From the items below, pull out every line from the one containing "deixou pra trás" down to the one containing "partidas de invencibilidade", including both, and reproduce them word for word.

__RECORDS SHOWN__
>>>
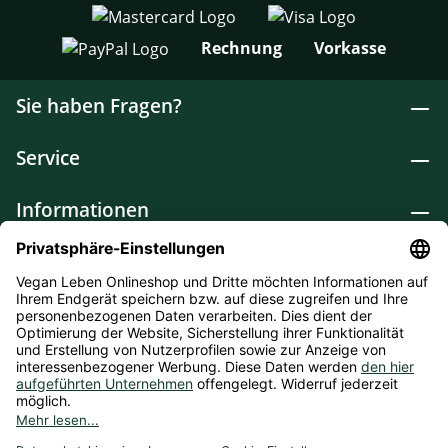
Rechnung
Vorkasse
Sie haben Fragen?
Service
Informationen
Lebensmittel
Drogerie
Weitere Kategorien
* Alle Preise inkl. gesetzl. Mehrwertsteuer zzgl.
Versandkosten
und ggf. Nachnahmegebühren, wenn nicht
<<<
>>>
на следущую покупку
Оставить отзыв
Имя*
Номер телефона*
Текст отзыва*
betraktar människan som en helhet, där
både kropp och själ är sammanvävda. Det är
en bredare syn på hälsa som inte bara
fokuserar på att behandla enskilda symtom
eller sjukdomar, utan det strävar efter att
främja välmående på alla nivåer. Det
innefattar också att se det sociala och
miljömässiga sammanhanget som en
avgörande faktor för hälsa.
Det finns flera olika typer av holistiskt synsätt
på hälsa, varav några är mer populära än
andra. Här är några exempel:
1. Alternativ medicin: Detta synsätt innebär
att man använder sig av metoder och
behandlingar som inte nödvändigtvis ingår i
<<<
>>>
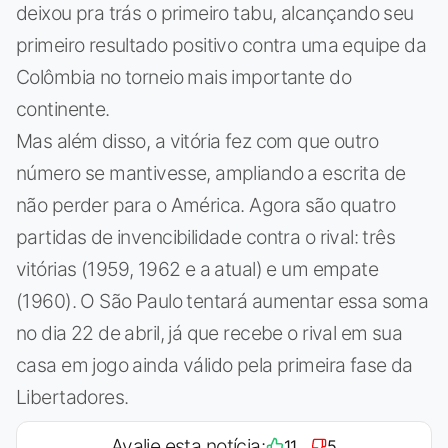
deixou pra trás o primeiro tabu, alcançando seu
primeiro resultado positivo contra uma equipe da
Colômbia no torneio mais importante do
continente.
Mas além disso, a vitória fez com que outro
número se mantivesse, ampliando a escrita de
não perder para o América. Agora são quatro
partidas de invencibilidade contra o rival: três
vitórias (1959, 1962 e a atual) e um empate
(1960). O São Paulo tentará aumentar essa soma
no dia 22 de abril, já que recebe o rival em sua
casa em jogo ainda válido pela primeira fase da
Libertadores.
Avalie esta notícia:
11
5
<<<
__REPLY TO THE EXERCISE__
deixou pra trás o primeiro tabu, alcançando seu
primeiro resultado positivo contra uma equipe da
Colômbia no torneio mais importante do
continente.
Mas além disso, a vitória fez com que outro
número se mantivesse, ampliando a escrita de
não perder para o América. Agora são quatro
partidas de invencibilidade contra o rival: três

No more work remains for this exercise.